◆ **WRITTEN INSTRUCTION 1**: Substitute "Performer" for each "Artist" in the entries from the first line through the line containing "Romanization: Iiwake wa", and write those lines out again with nothing else changed.

◆ **TEXT SHOWN**:
------------------------------------------------------------

Description of problem:
N.B. I have been testing this in various combinations and the below are my observations, but may not be entirely representative of what's happening. The etcd operator has changed behaviour between 4.17 and 4.18 to allow removal of pending deleted machines in some manner. I believe this may be causing the cluster to degrade during an OnDelete rollout where folks are trying to replace multiple machines simultaneously. This behaviour is a regression which we should aim to fix as the results are pretty bad. In 4.17, if multiple machines were being replaced (someone had called oc delete on all the machines at once), the etcd operator would wait for the all revisions to rollout and for the cluster to stabilise before removing any lifecycle hooks from the machines. Then we would see a "big bang" where all three machines remove lifecycle hooks together, and then the Machine API proceeds to remove the three machines. At no point during this process do we see any API errors. In 4.18, it appears that the etcd operator removes the pre-drain hooks while the cluster is still rolling out some revisions. A first machine has its pre-drain hook removed and starts to be drained. At this point, that etcd member has been removed from the cluster, and is unhealthy. I believe the revision rollouts are still including it though and this makes the etcd cluster health impacted by this. The cluster continues to a point where we end up with KAS installer stuck in pending, not all etcd pods get created, failing KAS pods (linked to an etcd member removed from the cluster) blocks progress of removal of machines due to PDBs from KASO, and then the cluster API starts timing out requests (quorum loss?). If I go to the cloud provider and terminate the old three masters, the cluster does recover correctly, but this shouldn't be necessary and the cluster should never return the bad requests.
Version-Release number of selected component (if applicable):
How reproducible:
100%
Steps to Reproduce:
1. Start a 4.18 cluster
2. Use `oc edit` to change the controlplanemachineset `cluster` `.spec.strategy.type` to `OnDelete`
3. Use `oc delete` to delete all three control plane machines
4. Observe the cluster
Actual results:
Cluster ends up in a degraded state
Expected results:
Cluster should never be degraded, rollout should complete
Additional info:

------------------------------------------------------------

◆ **RECORD SET**:
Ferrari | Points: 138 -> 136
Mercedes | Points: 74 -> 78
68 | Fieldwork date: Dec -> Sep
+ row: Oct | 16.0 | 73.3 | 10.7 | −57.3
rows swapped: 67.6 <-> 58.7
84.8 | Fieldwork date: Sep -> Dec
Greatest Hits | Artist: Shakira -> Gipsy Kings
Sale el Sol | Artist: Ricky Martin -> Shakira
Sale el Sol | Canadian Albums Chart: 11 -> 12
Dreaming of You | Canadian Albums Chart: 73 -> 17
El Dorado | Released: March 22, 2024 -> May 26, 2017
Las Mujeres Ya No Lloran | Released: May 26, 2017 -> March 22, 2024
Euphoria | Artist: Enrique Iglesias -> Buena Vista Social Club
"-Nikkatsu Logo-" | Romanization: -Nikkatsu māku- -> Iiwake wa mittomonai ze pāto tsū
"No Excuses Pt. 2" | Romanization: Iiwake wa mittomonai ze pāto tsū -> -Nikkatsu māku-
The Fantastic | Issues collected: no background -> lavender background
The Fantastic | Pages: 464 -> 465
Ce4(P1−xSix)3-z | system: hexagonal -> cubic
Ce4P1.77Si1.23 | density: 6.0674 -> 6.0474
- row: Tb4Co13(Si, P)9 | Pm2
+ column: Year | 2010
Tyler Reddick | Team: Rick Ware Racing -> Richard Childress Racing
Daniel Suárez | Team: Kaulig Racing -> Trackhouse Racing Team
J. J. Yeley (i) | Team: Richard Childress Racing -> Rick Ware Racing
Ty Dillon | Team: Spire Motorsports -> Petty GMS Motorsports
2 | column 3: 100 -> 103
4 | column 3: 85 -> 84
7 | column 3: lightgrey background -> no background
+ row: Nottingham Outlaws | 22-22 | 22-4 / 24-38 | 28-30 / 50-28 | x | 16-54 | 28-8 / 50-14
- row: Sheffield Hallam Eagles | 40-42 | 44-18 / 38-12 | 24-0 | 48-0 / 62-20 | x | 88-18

------------------------------------------------------------

◆ **WRITTEN INSTRUCTION 2**: According to the bug report, what does the etcd operator in 4.18 remove while the cluster is still rolling out some revisions?

◆ **WRITTEN ANSWER 1**:
Ferrari | Points: 138 -> 136
Mercedes | Points: 74 -> 78
68 | Fieldwork date: Dec -> Sep
+ row: Oct | 16.0 | 73.3 | 10.7 | −57.3
rows swapped: 67.6 <-> 58.7
84.8 | Fieldwork date: Sep -> Dec
Greatest Hits | Performer: Shakira -> Gipsy Kings
Sale el Sol | Performer: Ricky Martin -> Shakira
Sale el Sol | Canadian Albums Chart: 11 -> 12
Dreaming of You | Canadian Albums Chart: 73 -> 17
El Dorado | Released: March 22, 2024 -> May 26, 2017
Las Mujeres Ya No Lloran | Released: May 26, 2017 -> March 22, 2024
Euphoria | Performer: Enrique Iglesias -> Buena Vista Social Club
"-Nikkatsu Logo-" | Romanization: -Nikkatsu māku- -> Iiwake wa mittomonai ze pāto tsū
"No Excuses Pt. 2" | Romanization: Iiwake wa mittomonai ze pāto tsū -> -Nikkatsu māku-

◆ **WRITTEN ANSWER 2**: It removes the pre-drain hooks.